三井のバスケを見たのは、高2の時のIHを賭けた決勝戦が最初。あとその後の国体で少し。それ以来まともに見るのは初めてだ。

3ポイントを得意としているだけあって、シュートはきれいに弧を描き、リングにふれることなくおさまる。いい音だな、余韻を惜しむかのように玲は目を閉じた。

三井にお疲れさまと声をかけ話していると、すぐに他のメンバーがやってきた。
え? まさか三井の彼女? と囲まれる。その輪の向こう側にマネージャーがいるのがチラッと見えたが、後ろめたい気持ちがあり、あまりそちらを見ないようにした。
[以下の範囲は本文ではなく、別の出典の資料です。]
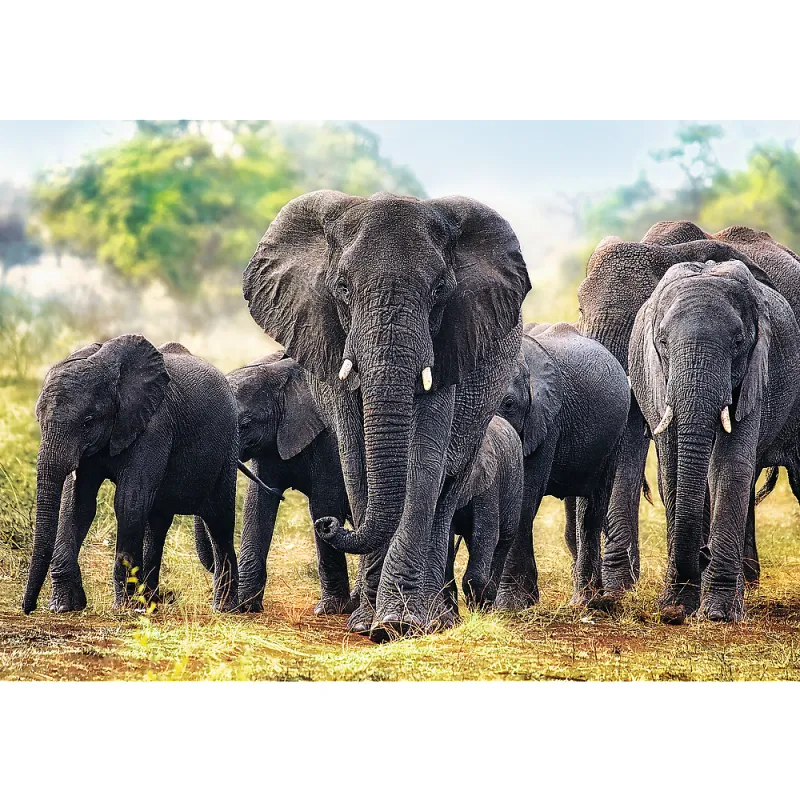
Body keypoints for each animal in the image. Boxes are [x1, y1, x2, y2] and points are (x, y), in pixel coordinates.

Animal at [22, 337, 240, 614]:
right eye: (38, 419)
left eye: (88, 422)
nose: (28, 608)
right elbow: (78, 505)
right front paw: (64, 606)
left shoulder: (155, 426)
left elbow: (129, 502)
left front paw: (123, 607)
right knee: (157, 523)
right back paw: (151, 602)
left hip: (228, 449)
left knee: (219, 520)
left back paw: (225, 607)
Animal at [194, 350, 356, 615]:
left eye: (245, 424)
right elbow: (258, 503)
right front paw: (246, 605)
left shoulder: (331, 441)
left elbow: (324, 505)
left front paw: (329, 609)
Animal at [450, 415, 523, 611]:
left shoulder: (489, 481)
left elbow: (487, 533)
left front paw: (479, 606)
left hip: (515, 484)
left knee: (504, 538)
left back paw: (488, 603)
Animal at [491, 322, 631, 608]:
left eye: (509, 404)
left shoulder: (546, 421)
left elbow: (524, 498)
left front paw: (512, 606)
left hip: (615, 438)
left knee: (591, 513)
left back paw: (585, 602)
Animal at [629, 260, 800, 623]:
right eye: (662, 341)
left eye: (738, 341)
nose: (703, 553)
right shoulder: (657, 383)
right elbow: (673, 472)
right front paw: (675, 607)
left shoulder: (755, 375)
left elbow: (727, 467)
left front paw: (719, 614)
「あれ?ア〇ックスの女の子に似てない? あのA学の藤真と出てるさ?」
「おお、似てる! え!?」
「三井、藤真と親しいよな……」
「だから 本人」と三井はなに食わぬ顔で答えた。

「じゃあ、ほ……本物?」

マジで!?と大騒ぎ。デカい男たちが色めき立つさまは異様な光景だ。

「あの、なので、み…寿とのことはなるべくここだけの話にしてくださいね」と玲は話が広がらないよう手をうつ。しかも彼女だと肯定はせずに、親しい間柄であると周りには印象付けた。三井も満足そうにニヤニヤしていた。

「オレのバッシュ、藤真と同じやつ、ほら!」
「だから何だよ!自分だけアピールするな!」
「それにしても、なんで三井なんだあ?」
「ったく、いつの間に」
「なんであいつばっかりモテるんだあああ」

マネージャーは失恋決定だな、という声が聞こえ、玲は申し訳ない気持ちになるが、三井にその気がないのだからしょうがないと自分にいい聞かせた。